Texto do exercício ->
============================================================

"E a largura da entrada dez côvados e os lados da entrada cinco côvados de uma banda e cinco côvados da outra também mediu o seu comprimento de quarenta côvados e a largura de vinte côvados"
Textus Receptus
"E a largura da porta era de dez côvados; e os lados da porta eram cinco côvados de um lado e cinco côvados do outro lado; e ele mediu o seu comprimento, quarenta côvados, e a largura, vinte côvados."
O versículo descreve as dimensões de uma entrada específica, detalhando sua largura, os lados da entrada e seu comprimento e largura.
Explicação Histórica
O termo hebraico para 'côvados' (qaneh) refere-se a uma unidade de medida antiga, aproximadamente 45 cm ou 1.5 pés. A descrição detalha as medidas da entrada externa: a largura total é de dez côvados, com cinco côvados de cada lado para os pilares ou ombreiras. O comprimento da entrada é de quarenta côvados e a largura de vinte côvados, o que sugere uma entrada substancial, possivelmente para um pátio ou estrutura principal.

============================================================

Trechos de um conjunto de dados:

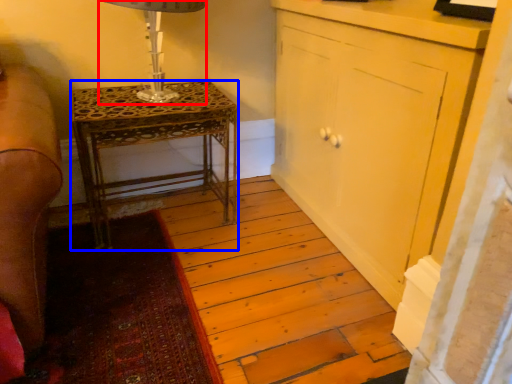
Question: Which point is further to the camera, table lamp (highlighted by a red box) or nightstand (highlighted by a blue box)?

Choices:
 (A) table lamp
 (B) nightstand

Answer: (B)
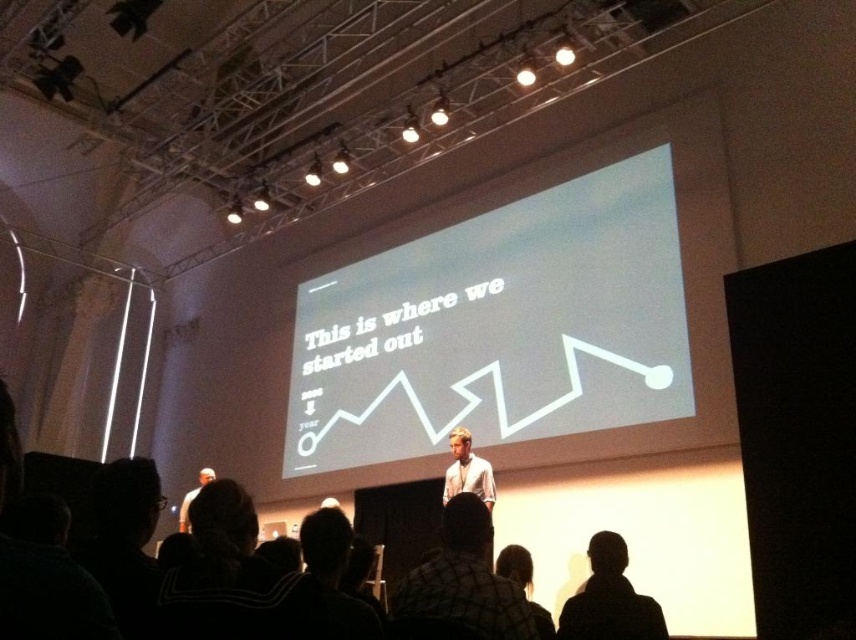
Who is positioned more to the left, white matte projection screen at upper center or dark hair at lower center?

white matte projection screen at upper center

Between point (415, 305) and point (518, 545), which one is positioned behind?

Point (415, 305)

Locate an element on the screen. This screenshot has height=640, width=856. white matte projection screen at upper center is located at coordinates (498, 326).

From the picture: Is plaid shirt at center bigger than black hair at lower center?

Incorrect, plaid shirt at center is not larger than black hair at lower center.

Between plaid shirt at center and black hair at lower center, which one has more height?

plaid shirt at center

Which is in front, point (455, 497) or point (633, 634)?

Positioned in front is point (633, 634).

The width and height of the screenshot is (856, 640). Find the location of `plaid shirt at center`. plaid shirt at center is located at coordinates tap(462, 582).

Does plaid shirt at center have a lesser width compared to white shirt at center?

Indeed, plaid shirt at center has a lesser width compared to white shirt at center.

Who is lower down, plaid shirt at center or white shirt at center?

white shirt at center

Does point (465, 609) lie behind point (204, 474)?

No, it is not.

The image size is (856, 640). Identify the location of plaid shirt at center. (462, 582).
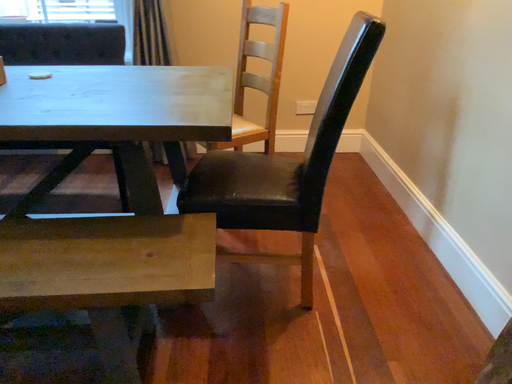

============================================================

Objetivo do exercício ->
Responda com base no texto sobre as medidas da entrada:
(a) Quantos côvados mede cada lado da entrada?
(b) Qual é o comprimento medido, em côvados?
(c) Segundo a explicação histórica, a quanto equivale aproximadamente um côvado?
As linhas não têm nenhum papel aqui.

Resultado do exercício ->
(a) Cinco côvados de cada lado.
(b) Quarenta côvados.
(c) Aproximadamente 45 cm ou 1.5 pés.